- Your goal:
Update the rows from the line containing "code is accepted" down to the line containing "- **Status:** 0" by changing "WG Leads" to "Working Group Leads", leaving everything else unchanged. Return only those lines.
##### Information
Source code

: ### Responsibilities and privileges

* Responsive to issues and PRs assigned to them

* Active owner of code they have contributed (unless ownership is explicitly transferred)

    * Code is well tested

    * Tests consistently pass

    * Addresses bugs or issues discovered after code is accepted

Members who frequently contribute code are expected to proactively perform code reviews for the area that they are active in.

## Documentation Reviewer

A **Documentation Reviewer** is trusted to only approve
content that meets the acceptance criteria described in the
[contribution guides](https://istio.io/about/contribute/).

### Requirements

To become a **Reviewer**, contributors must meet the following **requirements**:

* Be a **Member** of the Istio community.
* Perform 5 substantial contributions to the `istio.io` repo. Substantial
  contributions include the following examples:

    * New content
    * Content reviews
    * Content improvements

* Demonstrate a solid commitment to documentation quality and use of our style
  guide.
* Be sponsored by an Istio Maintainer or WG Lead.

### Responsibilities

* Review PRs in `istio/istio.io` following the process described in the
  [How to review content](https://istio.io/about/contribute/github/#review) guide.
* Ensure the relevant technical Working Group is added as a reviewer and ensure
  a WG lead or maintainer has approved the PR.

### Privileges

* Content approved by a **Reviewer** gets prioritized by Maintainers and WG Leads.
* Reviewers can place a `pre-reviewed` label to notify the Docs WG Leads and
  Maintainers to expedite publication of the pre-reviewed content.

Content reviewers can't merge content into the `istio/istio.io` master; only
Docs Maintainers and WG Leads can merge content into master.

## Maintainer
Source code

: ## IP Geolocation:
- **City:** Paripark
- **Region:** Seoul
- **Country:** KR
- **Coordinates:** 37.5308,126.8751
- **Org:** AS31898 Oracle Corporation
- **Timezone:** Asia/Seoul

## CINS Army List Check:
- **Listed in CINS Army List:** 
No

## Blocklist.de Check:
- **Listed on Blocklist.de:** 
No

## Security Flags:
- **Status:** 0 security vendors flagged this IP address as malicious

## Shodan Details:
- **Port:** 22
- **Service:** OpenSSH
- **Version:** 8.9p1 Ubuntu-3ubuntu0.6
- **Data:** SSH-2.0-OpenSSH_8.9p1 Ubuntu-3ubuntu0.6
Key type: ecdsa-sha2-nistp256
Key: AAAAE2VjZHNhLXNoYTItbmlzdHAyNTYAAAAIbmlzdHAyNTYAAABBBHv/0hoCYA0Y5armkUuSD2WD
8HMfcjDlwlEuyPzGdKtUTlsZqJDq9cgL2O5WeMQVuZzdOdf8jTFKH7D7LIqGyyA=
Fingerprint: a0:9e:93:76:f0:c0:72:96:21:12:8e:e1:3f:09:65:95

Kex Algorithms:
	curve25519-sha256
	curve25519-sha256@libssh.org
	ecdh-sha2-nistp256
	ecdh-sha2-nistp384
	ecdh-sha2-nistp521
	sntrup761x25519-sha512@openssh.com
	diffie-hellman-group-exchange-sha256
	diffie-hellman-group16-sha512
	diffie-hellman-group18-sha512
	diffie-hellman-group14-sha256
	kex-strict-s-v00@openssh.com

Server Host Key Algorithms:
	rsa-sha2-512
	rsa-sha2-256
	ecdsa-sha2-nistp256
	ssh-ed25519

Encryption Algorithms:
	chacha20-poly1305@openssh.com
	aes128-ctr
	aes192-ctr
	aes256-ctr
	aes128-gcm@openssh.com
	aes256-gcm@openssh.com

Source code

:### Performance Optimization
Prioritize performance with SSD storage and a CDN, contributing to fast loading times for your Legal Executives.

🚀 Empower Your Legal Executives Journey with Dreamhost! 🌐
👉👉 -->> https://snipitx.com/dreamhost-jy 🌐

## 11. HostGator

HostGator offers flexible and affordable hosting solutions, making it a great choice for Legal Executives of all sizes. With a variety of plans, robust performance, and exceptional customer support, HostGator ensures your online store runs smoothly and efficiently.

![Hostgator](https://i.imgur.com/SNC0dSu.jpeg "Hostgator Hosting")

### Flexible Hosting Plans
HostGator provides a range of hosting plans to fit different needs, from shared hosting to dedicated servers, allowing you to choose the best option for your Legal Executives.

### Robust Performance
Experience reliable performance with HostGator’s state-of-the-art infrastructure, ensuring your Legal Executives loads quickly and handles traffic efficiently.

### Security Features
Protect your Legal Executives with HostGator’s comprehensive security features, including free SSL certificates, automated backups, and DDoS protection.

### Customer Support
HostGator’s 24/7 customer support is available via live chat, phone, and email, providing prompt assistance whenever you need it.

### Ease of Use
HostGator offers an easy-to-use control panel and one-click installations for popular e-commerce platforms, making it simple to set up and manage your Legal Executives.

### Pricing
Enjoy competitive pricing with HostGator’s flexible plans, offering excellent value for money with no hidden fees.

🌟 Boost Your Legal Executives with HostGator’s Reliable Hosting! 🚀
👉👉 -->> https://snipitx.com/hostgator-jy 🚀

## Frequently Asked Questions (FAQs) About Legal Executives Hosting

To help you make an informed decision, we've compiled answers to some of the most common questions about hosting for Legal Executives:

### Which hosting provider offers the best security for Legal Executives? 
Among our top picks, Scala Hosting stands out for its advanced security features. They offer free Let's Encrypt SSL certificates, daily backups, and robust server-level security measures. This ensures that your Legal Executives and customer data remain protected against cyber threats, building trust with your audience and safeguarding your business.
##########
- Worked solution:
    * Addresses bugs or issues discovered after code is accepted

Members who frequently contribute code are expected to proactively perform code reviews for the area that they are active in.

## Documentation Reviewer

A **Documentation Reviewer** is trusted to only approve
content that meets the acceptance criteria described in the
[contribution guides](https://istio.io/about/contribute/).

### Requirements

To become a **Reviewer**, contributors must meet the following **requirements**:

* Be a **Member** of the Istio community.
* Perform 5 substantial contributions to the `istio.io` repo. Substantial
  contributions include the following examples:

    * New content
    * Content reviews
    * Content improvements

* Demonstrate a solid commitment to documentation quality and use of our style
  guide.
* Be sponsored by an Istio Maintainer or WG Lead.

### Responsibilities

* Review PRs in `istio/istio.io` following the process described in the
  [How to review content](https://istio.io/about/contribute/github/#review) guide.
* Ensure the relevant technical Working Group is added as a reviewer and ensure
  a WG lead or maintainer has approved the PR.

### Privileges

* Content approved by a **Reviewer** gets prioritized by Maintainers and Working Group Leads.
* Reviewers can place a `pre-reviewed` label to notify the Docs Working Group Leads and
  Maintainers to expedite publication of the pre-reviewed content.

Content reviewers can't merge content into the `istio/istio.io` master; only
Docs Maintainers and Working Group Leads can merge content into master.

## Maintainer
Source code

: ## IP Geolocation:
- **City:** Paripark
- **Region:** Seoul
- **Country:** KR
- **Coordinates:** 37.5308,126.8751
- **Org:** AS31898 Oracle Corporation
- **Timezone:** Asia/Seoul

## CINS Army List Check:
- **Listed in CINS Army List:** 
No

## Blocklist.de Check:
- **Listed on Blocklist.de:** 
No

## Security Flags:
- **Status:** 0 security vendors flagged this IP address as malicious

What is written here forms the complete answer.